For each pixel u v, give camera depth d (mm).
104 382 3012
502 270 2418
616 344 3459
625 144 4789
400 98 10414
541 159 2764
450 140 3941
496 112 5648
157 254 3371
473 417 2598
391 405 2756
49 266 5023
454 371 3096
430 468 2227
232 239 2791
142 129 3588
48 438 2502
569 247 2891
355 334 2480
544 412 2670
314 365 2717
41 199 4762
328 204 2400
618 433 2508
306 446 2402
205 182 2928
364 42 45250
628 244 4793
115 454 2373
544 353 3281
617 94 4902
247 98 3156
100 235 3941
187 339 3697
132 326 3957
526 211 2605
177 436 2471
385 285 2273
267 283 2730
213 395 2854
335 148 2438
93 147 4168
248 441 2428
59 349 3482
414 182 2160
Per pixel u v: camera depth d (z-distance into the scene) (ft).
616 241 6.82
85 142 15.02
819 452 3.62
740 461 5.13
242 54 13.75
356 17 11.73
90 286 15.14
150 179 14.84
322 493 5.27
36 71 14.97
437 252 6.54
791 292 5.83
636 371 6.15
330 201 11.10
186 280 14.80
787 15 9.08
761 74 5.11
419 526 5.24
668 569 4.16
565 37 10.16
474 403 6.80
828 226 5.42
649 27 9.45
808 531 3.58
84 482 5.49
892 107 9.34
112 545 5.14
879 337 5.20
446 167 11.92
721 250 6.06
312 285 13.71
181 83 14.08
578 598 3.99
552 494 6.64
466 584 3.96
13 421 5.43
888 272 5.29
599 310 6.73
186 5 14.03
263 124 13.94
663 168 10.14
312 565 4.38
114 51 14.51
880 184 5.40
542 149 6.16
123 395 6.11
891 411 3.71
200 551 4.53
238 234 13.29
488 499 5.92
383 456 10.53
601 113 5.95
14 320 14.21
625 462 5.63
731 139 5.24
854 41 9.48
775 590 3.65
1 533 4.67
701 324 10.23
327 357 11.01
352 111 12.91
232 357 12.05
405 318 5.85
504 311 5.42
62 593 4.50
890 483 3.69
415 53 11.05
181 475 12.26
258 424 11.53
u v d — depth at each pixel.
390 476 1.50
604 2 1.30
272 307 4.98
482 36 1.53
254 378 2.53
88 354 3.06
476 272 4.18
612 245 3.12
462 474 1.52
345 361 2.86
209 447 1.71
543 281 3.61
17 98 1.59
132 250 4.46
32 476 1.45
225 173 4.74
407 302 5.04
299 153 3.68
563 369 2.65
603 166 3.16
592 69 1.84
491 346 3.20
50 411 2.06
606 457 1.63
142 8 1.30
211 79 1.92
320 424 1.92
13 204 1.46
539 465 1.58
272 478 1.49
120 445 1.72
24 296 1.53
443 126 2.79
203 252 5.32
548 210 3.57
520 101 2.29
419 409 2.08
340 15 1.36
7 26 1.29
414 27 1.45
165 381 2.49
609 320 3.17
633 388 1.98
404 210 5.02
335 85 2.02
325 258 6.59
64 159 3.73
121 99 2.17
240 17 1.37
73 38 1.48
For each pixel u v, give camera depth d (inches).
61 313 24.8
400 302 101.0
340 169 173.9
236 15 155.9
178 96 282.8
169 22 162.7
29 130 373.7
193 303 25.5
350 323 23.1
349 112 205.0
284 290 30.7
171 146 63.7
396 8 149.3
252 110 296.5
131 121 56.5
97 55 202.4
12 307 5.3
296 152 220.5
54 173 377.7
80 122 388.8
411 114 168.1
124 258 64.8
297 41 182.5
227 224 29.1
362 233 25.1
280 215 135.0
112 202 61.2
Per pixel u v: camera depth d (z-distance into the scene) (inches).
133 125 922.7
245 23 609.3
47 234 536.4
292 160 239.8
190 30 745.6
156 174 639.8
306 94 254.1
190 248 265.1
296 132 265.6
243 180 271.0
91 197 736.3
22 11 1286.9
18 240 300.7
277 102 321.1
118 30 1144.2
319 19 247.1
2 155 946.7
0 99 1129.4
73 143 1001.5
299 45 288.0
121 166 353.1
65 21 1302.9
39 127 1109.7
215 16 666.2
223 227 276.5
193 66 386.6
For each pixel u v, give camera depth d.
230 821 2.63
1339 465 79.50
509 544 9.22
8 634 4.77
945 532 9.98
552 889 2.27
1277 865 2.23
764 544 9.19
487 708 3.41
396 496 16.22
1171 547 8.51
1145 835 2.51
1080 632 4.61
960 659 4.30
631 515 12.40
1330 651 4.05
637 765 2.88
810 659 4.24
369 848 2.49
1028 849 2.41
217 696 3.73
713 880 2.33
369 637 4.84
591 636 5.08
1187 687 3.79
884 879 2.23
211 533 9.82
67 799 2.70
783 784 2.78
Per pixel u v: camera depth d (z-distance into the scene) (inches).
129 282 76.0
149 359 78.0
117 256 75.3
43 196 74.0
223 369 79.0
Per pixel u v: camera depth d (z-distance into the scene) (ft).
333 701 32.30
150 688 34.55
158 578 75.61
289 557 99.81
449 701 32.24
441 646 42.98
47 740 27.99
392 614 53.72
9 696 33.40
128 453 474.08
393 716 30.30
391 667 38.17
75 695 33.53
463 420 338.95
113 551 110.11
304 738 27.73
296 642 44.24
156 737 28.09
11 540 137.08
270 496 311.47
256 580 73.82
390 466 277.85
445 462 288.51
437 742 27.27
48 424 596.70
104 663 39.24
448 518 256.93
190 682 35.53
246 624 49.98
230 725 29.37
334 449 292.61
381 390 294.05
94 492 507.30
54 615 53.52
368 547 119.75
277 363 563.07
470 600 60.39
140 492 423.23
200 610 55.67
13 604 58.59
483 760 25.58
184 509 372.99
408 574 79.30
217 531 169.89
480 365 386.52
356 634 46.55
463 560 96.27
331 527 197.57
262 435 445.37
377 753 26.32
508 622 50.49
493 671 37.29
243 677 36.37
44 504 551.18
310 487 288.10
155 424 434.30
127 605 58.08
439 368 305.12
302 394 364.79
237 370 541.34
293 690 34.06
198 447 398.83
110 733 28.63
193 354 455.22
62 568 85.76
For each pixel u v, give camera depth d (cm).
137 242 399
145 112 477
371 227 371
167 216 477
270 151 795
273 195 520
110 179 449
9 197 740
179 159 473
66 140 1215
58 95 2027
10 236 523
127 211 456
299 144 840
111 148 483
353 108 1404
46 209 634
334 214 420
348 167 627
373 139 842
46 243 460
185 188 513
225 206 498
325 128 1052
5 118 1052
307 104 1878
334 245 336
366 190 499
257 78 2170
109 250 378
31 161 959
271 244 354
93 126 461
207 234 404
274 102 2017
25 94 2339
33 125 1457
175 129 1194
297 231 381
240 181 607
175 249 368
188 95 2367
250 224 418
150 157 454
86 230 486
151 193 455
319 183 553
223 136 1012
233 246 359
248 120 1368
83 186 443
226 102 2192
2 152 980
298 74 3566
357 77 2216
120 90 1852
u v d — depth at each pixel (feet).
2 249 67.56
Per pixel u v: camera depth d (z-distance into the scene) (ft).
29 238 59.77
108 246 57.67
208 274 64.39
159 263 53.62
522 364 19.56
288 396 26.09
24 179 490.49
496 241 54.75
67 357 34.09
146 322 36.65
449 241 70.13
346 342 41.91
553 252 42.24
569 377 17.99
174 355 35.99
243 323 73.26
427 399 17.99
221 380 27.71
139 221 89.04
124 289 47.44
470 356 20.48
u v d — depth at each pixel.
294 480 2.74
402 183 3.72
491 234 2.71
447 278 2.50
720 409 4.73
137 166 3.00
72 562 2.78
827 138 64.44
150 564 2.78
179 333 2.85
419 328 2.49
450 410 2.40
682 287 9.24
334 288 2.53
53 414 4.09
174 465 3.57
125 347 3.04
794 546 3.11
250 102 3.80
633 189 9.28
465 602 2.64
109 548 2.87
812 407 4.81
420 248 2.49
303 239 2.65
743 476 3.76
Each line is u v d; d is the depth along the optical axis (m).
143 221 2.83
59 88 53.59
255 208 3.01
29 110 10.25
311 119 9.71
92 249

*Task prompt:* Working through the records, find each line containing the word "give" and copy it.

*Answer box:*
For each pixel u v, give camera depth d (mm).
For each pixel u v, give camera depth d (inches).
For each pixel u v, give camera depth d.
For each pixel u v, give camera depth d (cm).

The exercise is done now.